Sweden in NATO so Putin is fulfilling his prophecy

Sweden in NATO, so Putin is “fulfilling” his prophecy

With Sweden joining NATO, Vladimir Putin will finally be able to say: Here is proof that NATO is encircling Russia. His Italian sympathizers will repeat the propaganda: the West is guilty of fomenting the siege syndrome in Moscow. This is a classic example of a self-fulfilling prophecy: Putin has done so much that he has managed to truly surround himself.

Up until 500 days ago, on the eve of the invasion of Ukraine, NATO expansion to include Finland and Sweden was not on the agenda. It was precisely this aggression that aroused so much fear in Russia’s bordering states – on land or sea – that it urged two nations with ancient pacifist and neutralist traditions to seek protection in the Atlantic Alliance.

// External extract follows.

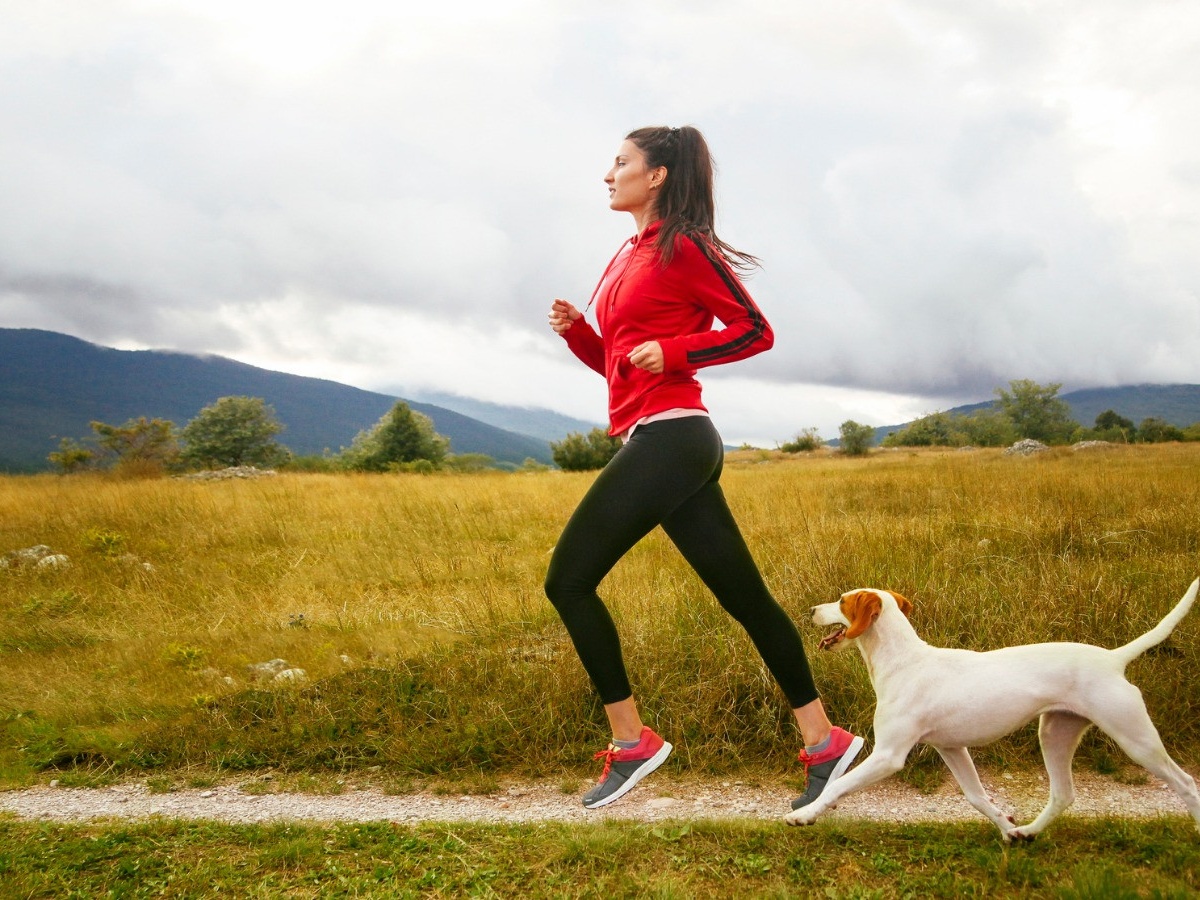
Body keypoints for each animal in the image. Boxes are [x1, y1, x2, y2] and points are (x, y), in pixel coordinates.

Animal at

Putin confirms the opposite of what his many admirers have always said: he is not a geopolitical genius, but a statesman without clarity who, in the name of pathological nationalism-imperialism, is wreaking enormous damage on his own country. First, he severed economic ties with the West and destroyed a legacy of relations with Europe by squandering the energy link that his Soviet predecessors had patiently built. In so doing, it has pushed its own fragile economy into a dependency on China that will increasingly resemble colonization. To China’s advantage, it is also losing some of its influence in Central Asia, the Middle East and Africa. Finally, he “gifted” to NATO a very long land and sea border manned by two first-class armies: even when they were neutral, the Swedes and Finns had never made the mistake of other Europeans, that is, they had never left themselves completely Beware of the Russian threat. It goes without saying that Putin must find a compromise with Prigozhin. Now is not the time to lose Wagner too.

On the issue of Ukraine joining NATO, there are various explanations for Joe Biden’s half-step. Just one thing would suffice: when we speak of NATO, we should always remember that the vast majority of combat capability is American. It has always been like this. This is all the more true when Europeans were mired in geopolitical lethargy and, after the fall of the Berlin Wall, entertained the illusion that they could be the first herbivorous superpower in human history. If one day NATO were forced to fight for the defense of Ukraine on the basis of Article 5 of the Statute, America would first have to send in its soldiers. Biden condemned the Russian invasion of Ukraine from the outset, but made the following point: America will not deploy troops and America will not engage in direct conflict with Russia. With a year and a half to go before the US presidential election, and with a strong isolationist current in the Republican Party, now is not the time to break those promises.

A dilemma is well summed up in this line from The Economist: “How can you deny Ukraine accession to NATO while it is at war, without giving Putin a reason to prolong the war?” Vladimir Zelenskyy has this Dilemma perfectly understood and his anger justified: if joining NATO is made conditional on the end of the fighting, the best way for Putin to keep Ukraine out of NATO is to keep bombing it and massacring its civilians.

Yesterday I recalled the precedent of Bucharest 2008: even then, a NATO summit gave Putin a dangerously ambiguous signal. On the one hand, he made vague hints about the possibility of Ukraine joining NATO in the future; on the other hand he refused to fix times and methods. This ambiguity accelerated Putin’s advance into his wars, from Georgia to Crimea to Ukraine, because NATO had not provided him with an adequate deterrent. He hadn’t entirely alleviated his pre-encirclement paranoia either. “Paranoia” will sound like an exaggeration to some of you. It is worth remembering that in 2008 he attended the NATO summit in Bucharest. Yes, NATO was so aggressive that the Russian President was the guest of honor.